ADHD medication does not make it worse, in fact, it actually helps me feel better. The other day, I had forgotten to take the ADHD meds first thing in the morning so I took it later in the morning. Within 15-20 minutes my body and mind began to relax and focus, but that baseline of anxiety was still there. I'll tell you what though, just taking that edge off was like cold Mexican beer on a 106-degree day.

It makes the little things difficult. I'm thankful that I'm busy because if I wasn't, I would be focusing on this, and I also wish I wasn't busy, because it takes so much work to function this way.

It's disrupting my eating, and disrupting my sleep.

I'm a little angry that nobody at my prescriber's office has bothered to call me back after I told them that I was feeling horribly depressed. Although I wasn't suicidal, they didn't know that...because they didn't call! I could be really be dead right now and they would have no idea. But I'm not, I'm just infused with an anxiety that makes drug addiction and innumerable other outcomes that anxiety often leads people to, seem so much more plausable. Just because I'm able to "function" this way does not mean I should have to live this way. Makes me glad I sought help...makes me realize that there's nothing wrong with my determination, just my body chemistry. Also makes me pissed that again, nobody has called me back. I do not deserve to have to "function" like this.

I remember writing about this before...and writing about how it was like my body is a house, and in one of the rooms of that house is a person who just sits and screams, and I'm unable to just shut the door. She's back. And I have all the sympathy in the world for her, but all the sympathy in the world won't soothe whatever it is that makes her scream.

I sit here tonight, writing instead of sleeping. I spent my day working furiously, instead of eating.

I will call them again in the morning because I am unwilling to give up on advocating for myself, but I get tired of being ignored because I seem functional. Because I'm able to articulate. my experience in a way that seems calm, and "not that bad". Because I'm "not crazy". I'm so frustrated to be here again with this feeling, and so frustrated to feel ignored on top of it. I'm working so hard to just do what I need to do and it shouldn't be this hard. I'm tired of the act of tricking myself into gratefulness with "well at least I don't feel this way all the time anymore". I feel this way NOW. I've felt like this for 6 days. I need help.

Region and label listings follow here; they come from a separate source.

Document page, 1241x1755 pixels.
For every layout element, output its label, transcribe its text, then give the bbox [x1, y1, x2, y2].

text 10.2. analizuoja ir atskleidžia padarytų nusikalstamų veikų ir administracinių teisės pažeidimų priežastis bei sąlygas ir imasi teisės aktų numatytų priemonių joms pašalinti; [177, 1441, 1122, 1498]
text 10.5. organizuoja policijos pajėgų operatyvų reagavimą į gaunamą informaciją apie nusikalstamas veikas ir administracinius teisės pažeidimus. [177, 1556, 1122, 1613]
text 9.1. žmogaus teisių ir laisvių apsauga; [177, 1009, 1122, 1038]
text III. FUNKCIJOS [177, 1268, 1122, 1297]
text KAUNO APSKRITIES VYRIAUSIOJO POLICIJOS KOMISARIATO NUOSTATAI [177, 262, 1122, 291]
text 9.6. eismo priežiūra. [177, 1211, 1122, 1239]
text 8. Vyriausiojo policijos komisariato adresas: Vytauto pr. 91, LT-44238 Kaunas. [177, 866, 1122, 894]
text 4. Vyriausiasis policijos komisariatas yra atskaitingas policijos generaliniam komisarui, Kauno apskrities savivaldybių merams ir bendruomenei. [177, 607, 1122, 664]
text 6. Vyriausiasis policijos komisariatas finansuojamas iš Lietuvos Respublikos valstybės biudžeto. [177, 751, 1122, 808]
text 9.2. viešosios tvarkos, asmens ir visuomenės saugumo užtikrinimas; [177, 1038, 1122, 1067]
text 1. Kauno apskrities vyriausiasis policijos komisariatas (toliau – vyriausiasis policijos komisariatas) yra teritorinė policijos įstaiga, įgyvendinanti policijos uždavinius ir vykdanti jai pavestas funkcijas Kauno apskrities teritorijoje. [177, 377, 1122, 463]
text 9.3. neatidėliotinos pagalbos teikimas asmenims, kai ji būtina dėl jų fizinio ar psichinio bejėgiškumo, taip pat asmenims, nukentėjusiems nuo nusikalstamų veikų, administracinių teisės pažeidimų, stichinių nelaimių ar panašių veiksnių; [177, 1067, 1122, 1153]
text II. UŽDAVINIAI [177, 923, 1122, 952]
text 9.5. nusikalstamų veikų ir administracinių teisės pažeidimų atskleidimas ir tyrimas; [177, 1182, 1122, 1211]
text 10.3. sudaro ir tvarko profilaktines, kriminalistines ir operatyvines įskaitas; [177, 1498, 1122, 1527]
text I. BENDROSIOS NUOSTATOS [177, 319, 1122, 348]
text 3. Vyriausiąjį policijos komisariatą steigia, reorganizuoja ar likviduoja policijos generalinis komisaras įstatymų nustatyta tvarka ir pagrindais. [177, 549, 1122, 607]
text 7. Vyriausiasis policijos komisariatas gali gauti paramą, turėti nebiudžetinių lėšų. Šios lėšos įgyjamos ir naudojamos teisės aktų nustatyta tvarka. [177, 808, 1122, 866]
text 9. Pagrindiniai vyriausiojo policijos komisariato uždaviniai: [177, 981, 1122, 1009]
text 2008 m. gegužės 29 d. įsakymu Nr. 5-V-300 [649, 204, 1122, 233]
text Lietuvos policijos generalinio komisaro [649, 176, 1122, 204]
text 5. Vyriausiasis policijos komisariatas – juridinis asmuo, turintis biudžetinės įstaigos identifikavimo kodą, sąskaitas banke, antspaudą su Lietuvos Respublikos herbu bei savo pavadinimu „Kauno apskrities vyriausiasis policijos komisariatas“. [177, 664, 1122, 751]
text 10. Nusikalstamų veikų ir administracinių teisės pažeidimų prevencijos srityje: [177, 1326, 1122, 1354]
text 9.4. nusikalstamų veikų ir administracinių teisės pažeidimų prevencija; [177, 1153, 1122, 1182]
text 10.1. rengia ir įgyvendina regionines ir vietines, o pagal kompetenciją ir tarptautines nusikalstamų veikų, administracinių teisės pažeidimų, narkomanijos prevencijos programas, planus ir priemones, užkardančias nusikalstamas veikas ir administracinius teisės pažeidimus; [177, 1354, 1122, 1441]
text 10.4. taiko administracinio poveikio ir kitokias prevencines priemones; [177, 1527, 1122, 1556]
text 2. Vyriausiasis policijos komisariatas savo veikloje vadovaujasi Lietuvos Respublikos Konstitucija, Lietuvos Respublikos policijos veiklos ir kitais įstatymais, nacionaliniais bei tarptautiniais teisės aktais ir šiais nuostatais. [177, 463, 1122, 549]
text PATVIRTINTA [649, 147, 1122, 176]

But until I can get help, I'll go to bed, I'll get up, I'll go to work, I'll run a meeting, I'll remain suspended in perpetual motion until I get to the side of the pool, and something I can hold onto.

Juxtaposition...a classic plot device.

So there I was last night at Borders, two Additude magazines in my left hand containing a piece written by me, and in my right hand, a copy of "Understanding Girls With ADHD".

I cried.

Left hand: proof that I have come a long way. That I am able to express myself effectively in words. A small victory if you will.

Right hand: Someone who never met me wrote my life story. Someone knows what it felt like to be a girl whose brain was doing strange things. Someone knew what it was like to be a little girl in plain sight, yet be invisible.

Left hand: The fruit of years of hard work finding myself.

Right hand: Documentation of those years during which I was lost.

Left hand: Proof that hard work and being true to yourself pays off.

Right hand: Proof that I had to work harder than anyone guessed, to get here.

Left hand: The power to help others by telling my story.

Right hand: ...what? I have a disability?

Left hand: I've arrived!

Right hand: (I exist...)

How can a person not cry, when being pulled in two directions?